The second day of protests continued in Ferguson, Mo., as police arrested some 44 people, but authorities considered Tuesday’s protests to be more calm overall, and attributed that to the some 2,000 National Guard troops deployed to the St. Louis suburb.
According to the St. Louis Post-Dispatch, St. Louis County Police Chief Jon Belmar noted that of the 44 arrested, four were hit with felony charges including weapons and assaults on officers. Belmar also reported that two guns and a Molotov cocktail were taken from protesters over a night that started with a few hundred gathered in front of City Hall. According to Belmar, police used tear gas to disperse the crowd at City Hall, but that that was the only time tear gas was used all night.
The Post-Dispatch reports that the night included some vandalism by protesters and the torching of police cars, but there was nothing along the scale of Monday’s protests, which included the burning of some 12 businesses.
“We did have a much better night,” Missouri Highway Patrol Capt. Ronald S. Johnson said at a press conference, the Post-Dispatch reports.

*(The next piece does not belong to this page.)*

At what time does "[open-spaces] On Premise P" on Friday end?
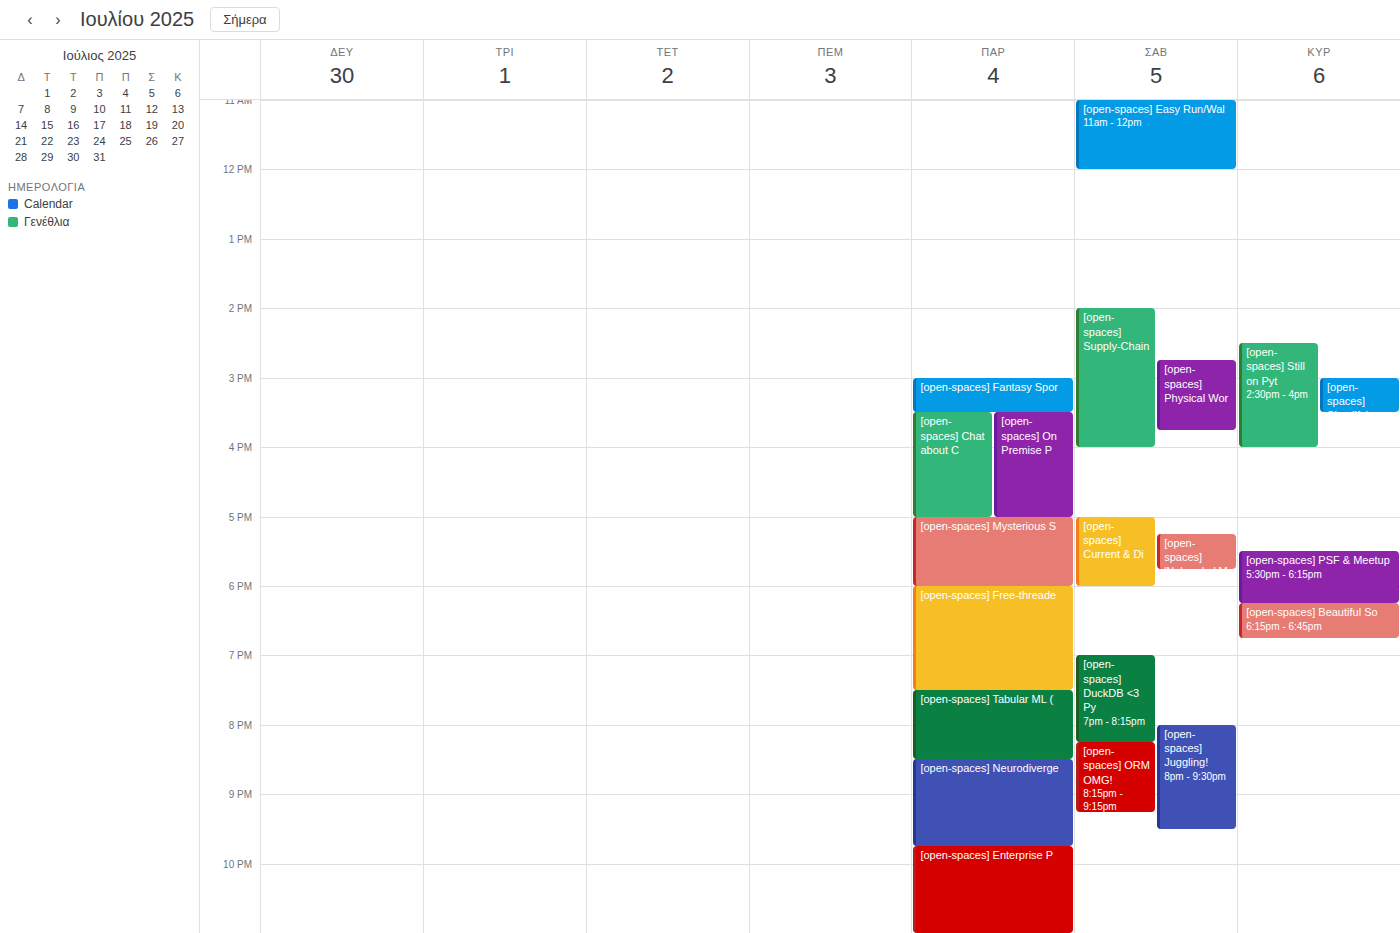
5:00 PM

Belmar claimed that protesters threw “projectiles that included rocks, pieces of asphalt and bottles filled with urine,” and he credited his officers and the guard troops for the restraint they exhibited while being pelted with objects.
In addition to tripling the National Guard’s presence from some 700 to 2,000, Belmar believes that closing a stretch of West Florissant Avenue where business had been looted and burned helped center the protesters into a smaller location. The Post-Dispatch notes that some of those businesses that had been set ablaze Monday were still smoldering well into Tuesday night.
Both Belmar and Johnson noted during the press conference that Monday’s reaction to the grand jury’s decision not to indict Darren Wilson was much bigger than they had anticipated.
“I don’t think anybody thought it was going to be this magnitude,” Johnson said.